_Set exercise 1_
In the records, from the first line through the line containing "building: (361, 67)", swap "road" for "street" and leave everything else unchanged. Return only those lines.

_Article_
....

Results showed that a DHW system with solar preheat with TOU electric backup (0.94) with timers is the best system for energy consumption and GHG emissions. This system uses 1.22 MWh of electricity and produces 266 kg (586 lb) of GHG emissions. A DHW system with a high-efficiency on-demand modulating gas combo boiler with gray-water heat recovery is the best system in terms of 30-year life-cycle cost (CAN $12,332, US $11,839).
In the second part of the study, a hybrid water heating system for the Net Zero Energy Healthy Housing project located in Toronto was simulated using the TRNSYS model, and sensitivity analysis was performed. The purpose of the sensitivity analysis was to study the effects of various components in the hybrid model on electricity consumption and GHG emissions per year. In total, 96 different scenarios of the hybrid models were tested.
The results conclude that a hybrid system with a gray-water heat recovery unit achieves 80% reduction in electricity cost and GHG emissions when compared with conventional systems without gray-water heat recovery units. The hybrid system with 225 L (59 gal) daily hot water demand and auxiliary setpoint temperature at 60°C (140°F) has the lowest payback period. It was also concluded that the hybrid system results are not sensitive to the preheat tank size.

....

_Set exercise 2_
Translate this sentence from the water heating study into Spanish: "In total, 96 different scenarios of the hybrid models were tested."

Dataset entries
....

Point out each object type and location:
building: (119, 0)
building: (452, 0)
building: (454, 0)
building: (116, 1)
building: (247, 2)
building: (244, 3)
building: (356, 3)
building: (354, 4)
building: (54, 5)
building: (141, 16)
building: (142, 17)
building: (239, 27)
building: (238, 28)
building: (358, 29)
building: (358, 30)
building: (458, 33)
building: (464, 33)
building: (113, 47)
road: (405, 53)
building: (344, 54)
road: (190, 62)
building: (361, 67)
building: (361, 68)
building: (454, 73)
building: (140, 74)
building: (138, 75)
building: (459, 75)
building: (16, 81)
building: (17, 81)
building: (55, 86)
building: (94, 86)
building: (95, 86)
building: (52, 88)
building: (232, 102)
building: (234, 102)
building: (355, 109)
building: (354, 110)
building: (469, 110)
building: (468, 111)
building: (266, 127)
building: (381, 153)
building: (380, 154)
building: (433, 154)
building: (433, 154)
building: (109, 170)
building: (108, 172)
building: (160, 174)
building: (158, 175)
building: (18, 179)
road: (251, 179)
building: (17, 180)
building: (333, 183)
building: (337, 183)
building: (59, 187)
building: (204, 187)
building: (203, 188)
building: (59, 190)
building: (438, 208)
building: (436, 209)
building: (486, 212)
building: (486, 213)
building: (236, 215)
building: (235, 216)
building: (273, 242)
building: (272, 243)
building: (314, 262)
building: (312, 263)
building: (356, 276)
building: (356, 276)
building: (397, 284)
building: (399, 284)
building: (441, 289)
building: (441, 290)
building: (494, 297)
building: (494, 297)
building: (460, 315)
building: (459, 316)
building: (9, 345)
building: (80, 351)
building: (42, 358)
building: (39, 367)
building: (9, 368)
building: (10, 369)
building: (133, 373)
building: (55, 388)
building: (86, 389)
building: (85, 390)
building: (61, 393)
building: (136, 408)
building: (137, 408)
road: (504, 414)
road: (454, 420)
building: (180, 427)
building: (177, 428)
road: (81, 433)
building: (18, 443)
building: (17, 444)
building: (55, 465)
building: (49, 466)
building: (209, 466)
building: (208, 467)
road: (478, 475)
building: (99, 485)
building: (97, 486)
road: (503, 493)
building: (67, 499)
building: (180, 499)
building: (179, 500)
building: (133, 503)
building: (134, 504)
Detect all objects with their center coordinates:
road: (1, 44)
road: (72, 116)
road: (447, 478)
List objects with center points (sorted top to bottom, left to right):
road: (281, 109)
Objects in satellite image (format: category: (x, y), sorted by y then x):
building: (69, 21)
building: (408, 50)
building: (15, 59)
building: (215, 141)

....

_Correct output 1_
Point out each object type and location:
building: (119, 0)
building: (452, 0)
building: (454, 0)
building: (116, 1)
building: (247, 2)
building: (244, 3)
building: (356, 3)
building: (354, 4)
building: (54, 5)
building: (141, 16)
building: (142, 17)
building: (239, 27)
building: (238, 28)
building: (358, 29)
building: (358, 30)
building: (458, 33)
building: (464, 33)
building: (113, 47)
street: (405, 53)
building: (344, 54)
street: (190, 62)
building: (361, 67)

_Correct output 2_
En total, se probaron 96 escenarios diferentes de los modelos híbridos.